PASSAGE PROVIDED:
*** Block opens ***
Think of your new AI Phone Assistant like a new intern who started working for you.
At the start you give them lots of information and rules, then watch over their shoulder for the first week or so until you're happy that they're acting as you'd expect.
Over the next few weeks you reduce the amount of time that you spend looking over their shoulder, but you never walk away completely and leave them to it.
There will always be new scenarios that will come up on calls which require your guidance.
What to look at first
1. Call reason patterns
What are the top 3 reasons people called this week?
Are those reasons covered clearly in your Knowledge Base?
Does your assistant have a simple process for each?
2. Outcome quality
For each call, ask:
Did the caller get an answer, or a clear next step?
Did the assistant capture the minimum required details?
Did the assistant stay within scope?
*** Block closes ***
DATASET RECORDS:
*** Block opens ***
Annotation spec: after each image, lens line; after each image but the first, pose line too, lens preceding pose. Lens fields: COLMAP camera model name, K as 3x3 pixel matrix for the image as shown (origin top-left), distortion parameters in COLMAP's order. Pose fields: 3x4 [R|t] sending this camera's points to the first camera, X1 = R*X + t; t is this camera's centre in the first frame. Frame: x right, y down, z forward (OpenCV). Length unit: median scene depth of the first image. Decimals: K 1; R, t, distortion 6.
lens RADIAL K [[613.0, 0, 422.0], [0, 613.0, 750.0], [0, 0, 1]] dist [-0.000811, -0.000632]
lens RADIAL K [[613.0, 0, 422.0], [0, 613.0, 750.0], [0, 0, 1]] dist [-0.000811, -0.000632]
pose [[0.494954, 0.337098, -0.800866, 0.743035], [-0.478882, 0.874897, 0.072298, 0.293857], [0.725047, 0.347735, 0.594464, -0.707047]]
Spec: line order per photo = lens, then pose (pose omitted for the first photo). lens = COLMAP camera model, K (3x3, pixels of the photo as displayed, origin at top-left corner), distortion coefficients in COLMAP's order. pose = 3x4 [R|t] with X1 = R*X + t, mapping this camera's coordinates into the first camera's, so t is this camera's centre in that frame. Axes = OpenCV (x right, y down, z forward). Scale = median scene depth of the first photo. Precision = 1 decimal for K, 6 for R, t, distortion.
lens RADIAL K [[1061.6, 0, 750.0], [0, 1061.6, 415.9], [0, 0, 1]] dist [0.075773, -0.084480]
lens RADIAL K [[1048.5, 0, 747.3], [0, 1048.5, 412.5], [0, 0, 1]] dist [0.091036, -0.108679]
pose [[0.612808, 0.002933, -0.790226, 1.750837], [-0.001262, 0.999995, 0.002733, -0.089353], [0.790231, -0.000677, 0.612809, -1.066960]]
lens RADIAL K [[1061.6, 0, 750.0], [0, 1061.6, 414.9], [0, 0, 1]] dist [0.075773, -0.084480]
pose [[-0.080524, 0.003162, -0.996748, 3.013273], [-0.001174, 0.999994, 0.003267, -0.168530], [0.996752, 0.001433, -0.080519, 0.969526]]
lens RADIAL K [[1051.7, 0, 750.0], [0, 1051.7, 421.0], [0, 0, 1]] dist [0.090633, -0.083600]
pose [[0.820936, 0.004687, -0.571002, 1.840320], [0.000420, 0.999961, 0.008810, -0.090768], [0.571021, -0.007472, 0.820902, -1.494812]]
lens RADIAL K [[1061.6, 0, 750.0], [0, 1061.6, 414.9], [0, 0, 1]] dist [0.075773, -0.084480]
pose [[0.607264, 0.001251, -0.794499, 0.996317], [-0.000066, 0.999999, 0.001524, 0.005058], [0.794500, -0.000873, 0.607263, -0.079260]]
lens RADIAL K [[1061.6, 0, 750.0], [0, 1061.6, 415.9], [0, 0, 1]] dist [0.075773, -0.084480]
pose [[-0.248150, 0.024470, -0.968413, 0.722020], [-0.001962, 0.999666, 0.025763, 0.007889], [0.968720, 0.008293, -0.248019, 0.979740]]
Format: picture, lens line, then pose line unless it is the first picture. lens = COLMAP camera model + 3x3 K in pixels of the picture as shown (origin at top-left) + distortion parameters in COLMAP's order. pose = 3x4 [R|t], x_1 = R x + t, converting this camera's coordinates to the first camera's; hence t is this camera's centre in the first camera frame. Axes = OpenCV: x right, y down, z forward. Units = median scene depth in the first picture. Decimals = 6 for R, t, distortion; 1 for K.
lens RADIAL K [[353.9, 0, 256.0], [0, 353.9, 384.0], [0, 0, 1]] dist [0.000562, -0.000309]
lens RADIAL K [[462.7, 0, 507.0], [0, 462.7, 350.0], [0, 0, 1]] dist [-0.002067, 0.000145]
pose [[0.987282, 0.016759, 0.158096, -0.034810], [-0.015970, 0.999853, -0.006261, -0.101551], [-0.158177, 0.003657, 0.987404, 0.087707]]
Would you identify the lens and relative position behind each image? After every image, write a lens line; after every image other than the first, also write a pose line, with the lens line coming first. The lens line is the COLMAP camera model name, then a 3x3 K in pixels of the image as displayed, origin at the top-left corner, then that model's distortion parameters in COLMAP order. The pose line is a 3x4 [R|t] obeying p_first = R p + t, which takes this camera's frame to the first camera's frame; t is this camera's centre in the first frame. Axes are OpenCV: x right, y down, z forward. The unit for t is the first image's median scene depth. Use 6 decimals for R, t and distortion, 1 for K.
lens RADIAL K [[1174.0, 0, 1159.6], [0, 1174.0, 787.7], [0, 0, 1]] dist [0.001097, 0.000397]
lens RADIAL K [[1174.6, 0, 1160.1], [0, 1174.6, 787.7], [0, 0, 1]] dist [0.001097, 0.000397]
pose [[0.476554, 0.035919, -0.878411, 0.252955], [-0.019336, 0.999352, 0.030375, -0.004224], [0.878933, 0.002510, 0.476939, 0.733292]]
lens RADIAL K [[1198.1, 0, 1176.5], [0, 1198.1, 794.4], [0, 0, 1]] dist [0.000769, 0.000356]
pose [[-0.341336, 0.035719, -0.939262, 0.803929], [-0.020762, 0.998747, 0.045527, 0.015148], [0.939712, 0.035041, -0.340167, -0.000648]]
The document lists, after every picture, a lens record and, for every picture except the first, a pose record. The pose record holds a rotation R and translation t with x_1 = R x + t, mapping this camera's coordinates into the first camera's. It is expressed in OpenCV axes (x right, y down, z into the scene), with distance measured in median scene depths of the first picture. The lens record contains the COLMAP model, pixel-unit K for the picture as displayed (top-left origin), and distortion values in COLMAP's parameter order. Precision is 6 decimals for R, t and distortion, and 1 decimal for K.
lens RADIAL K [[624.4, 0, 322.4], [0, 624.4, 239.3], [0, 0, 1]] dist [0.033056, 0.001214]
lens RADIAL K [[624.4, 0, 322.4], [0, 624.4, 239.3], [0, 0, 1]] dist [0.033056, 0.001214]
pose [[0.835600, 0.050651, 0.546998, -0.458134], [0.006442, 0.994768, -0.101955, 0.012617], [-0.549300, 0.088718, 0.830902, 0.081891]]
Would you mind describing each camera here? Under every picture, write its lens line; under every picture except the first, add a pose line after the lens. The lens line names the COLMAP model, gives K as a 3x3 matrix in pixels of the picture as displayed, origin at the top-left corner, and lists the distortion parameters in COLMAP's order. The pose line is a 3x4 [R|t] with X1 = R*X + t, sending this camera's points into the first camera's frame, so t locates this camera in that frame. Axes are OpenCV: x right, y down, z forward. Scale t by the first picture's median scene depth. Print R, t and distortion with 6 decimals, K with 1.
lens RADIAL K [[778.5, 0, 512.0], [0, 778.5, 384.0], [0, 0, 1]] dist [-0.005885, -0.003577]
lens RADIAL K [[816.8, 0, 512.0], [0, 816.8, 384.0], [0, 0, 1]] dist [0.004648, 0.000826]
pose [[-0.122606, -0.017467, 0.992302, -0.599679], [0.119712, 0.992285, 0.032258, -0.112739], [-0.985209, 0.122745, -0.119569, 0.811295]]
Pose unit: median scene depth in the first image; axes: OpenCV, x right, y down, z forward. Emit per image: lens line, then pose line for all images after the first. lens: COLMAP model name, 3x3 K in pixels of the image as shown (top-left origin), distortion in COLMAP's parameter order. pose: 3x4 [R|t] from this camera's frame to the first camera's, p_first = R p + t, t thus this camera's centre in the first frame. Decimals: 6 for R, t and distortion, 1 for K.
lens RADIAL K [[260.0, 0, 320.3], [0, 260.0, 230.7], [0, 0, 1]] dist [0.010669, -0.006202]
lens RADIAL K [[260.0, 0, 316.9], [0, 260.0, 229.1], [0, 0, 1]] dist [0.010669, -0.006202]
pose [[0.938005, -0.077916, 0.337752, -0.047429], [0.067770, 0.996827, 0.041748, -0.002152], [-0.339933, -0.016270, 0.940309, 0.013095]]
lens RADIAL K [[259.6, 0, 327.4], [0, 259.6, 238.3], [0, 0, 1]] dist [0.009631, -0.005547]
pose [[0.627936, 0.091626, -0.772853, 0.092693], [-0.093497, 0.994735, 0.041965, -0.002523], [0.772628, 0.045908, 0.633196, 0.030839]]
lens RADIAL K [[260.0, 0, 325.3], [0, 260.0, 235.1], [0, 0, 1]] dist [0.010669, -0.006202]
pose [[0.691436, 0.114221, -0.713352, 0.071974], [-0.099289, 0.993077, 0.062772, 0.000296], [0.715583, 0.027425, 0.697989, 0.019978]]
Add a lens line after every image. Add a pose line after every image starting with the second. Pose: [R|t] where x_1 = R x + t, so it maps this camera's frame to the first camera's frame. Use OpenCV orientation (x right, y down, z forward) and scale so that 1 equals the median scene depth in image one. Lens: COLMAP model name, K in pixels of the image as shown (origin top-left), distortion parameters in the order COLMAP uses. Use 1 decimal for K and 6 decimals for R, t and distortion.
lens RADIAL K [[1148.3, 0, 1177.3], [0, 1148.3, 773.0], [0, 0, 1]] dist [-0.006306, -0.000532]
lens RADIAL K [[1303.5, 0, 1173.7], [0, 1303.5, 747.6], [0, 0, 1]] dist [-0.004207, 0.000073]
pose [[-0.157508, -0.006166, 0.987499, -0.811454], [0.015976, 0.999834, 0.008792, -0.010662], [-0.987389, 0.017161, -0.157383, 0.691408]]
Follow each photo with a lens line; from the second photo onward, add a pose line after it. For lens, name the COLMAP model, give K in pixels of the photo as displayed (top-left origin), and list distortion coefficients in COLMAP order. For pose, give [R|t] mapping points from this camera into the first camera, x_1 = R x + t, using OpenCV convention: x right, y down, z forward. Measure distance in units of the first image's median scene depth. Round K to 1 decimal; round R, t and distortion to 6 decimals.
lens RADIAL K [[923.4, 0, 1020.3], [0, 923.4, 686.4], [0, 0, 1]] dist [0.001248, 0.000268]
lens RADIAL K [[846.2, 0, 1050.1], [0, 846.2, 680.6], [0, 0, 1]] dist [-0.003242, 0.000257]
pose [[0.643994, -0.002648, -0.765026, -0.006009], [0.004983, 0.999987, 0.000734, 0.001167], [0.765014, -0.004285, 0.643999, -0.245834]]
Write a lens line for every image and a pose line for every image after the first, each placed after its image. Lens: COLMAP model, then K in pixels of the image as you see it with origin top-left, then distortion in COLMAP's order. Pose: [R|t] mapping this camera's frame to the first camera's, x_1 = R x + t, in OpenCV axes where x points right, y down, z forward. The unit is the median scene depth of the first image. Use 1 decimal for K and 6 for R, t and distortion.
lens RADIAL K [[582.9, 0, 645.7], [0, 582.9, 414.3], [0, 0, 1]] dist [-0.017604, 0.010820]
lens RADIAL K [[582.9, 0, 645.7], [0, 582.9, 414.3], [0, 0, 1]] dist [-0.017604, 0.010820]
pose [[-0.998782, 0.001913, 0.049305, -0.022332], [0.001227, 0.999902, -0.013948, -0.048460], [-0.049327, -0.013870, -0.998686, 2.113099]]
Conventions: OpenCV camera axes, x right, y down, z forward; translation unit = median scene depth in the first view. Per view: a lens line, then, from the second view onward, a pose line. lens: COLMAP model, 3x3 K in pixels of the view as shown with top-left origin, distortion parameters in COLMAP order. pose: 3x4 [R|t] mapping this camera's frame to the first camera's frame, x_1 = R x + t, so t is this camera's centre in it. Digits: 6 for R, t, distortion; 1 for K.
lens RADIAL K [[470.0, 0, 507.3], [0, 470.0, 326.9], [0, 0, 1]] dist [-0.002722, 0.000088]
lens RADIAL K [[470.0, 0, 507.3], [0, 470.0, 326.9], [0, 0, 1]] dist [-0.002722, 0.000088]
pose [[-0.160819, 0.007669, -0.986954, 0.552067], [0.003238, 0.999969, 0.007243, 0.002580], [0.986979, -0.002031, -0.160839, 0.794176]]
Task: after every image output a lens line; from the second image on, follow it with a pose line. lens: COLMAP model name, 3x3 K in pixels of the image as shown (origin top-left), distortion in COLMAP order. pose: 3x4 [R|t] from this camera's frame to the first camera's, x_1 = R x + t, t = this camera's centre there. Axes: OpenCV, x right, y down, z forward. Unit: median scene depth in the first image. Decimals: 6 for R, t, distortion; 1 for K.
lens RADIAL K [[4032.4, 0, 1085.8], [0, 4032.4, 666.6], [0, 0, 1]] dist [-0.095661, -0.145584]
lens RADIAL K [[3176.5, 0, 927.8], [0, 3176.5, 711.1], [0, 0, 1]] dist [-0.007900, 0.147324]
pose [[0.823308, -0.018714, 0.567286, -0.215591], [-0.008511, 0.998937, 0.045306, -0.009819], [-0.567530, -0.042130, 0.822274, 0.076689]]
*** Block closes ***
TASK INSTRUCTIONS:
1. In the AI phone assistant guide, what is a new AI Phone Assistant compared to?
2. Summarize the AI phone assistant guide in two sentences.
3. Pick up the AI phone assistant guide after its final question about staying within scope, and continue it.

PER-TASK ANSWERS:
1. A new intern who started working for you.

2. A new AI Phone Assistant should be treated like a new intern: given lots of information and rules, watched closely for the first week or so, then checked less often but never left completely alone, because new call scenarios will always need guidance. The first things to review are call reason patterns, meaning the top three reasons for calls and whether the Knowledge Base and a simple process cover each one, and outcome quality, meaning whether callers got an answer or clear next step, whether the minimum required details were captured, and whether the assistant stayed within scope.

3.
3. Moments of friction
These show up as:
Caller repeats the same detail
Caller asks “are you a real person?” multiple times
Caller sounds frustrated, or says “that is not what I asked”
The assistant gives a long explanation instead of acting
The assistant pauses for a long time
How to diagnose the root cause
When you see an issue, decide which bucket it fits:
Bucket A: Missing or unclear facts
Symptoms: vague answers, wrong policy details, “it depends” replies
Fix: update the Knowledge Base with a short, phone-friendly answer.
Bucket B: Process problem
Symptoms: assistant does not ask the right questions, or does not confirm next step
Fix: update Behaviours with a simple step-by-step flow.
Bucket C: Conflicting instructions
Symptoms: assistant follows one rule sometimes, then ignores it. Sometimes there is an extended silence as the assistant struggles with conflicting instructions.
Fix: remove duplicates, make one instruction the source of truth, keep wording unambiguous.
Bucket D: Model variability (non-determinism)
Symptoms: mostly correct, occasional odd phrasing, small differences in closing line
Fix: make the instruction more concrete, add an example, and test it with multiple calls.
A quick review method that works
Use this routine whenever you review a call:
Read the transcript once, without editing anything.
Highlight the first moment the call went off-track.
Decide the smallest possible change to prevent that issue next time.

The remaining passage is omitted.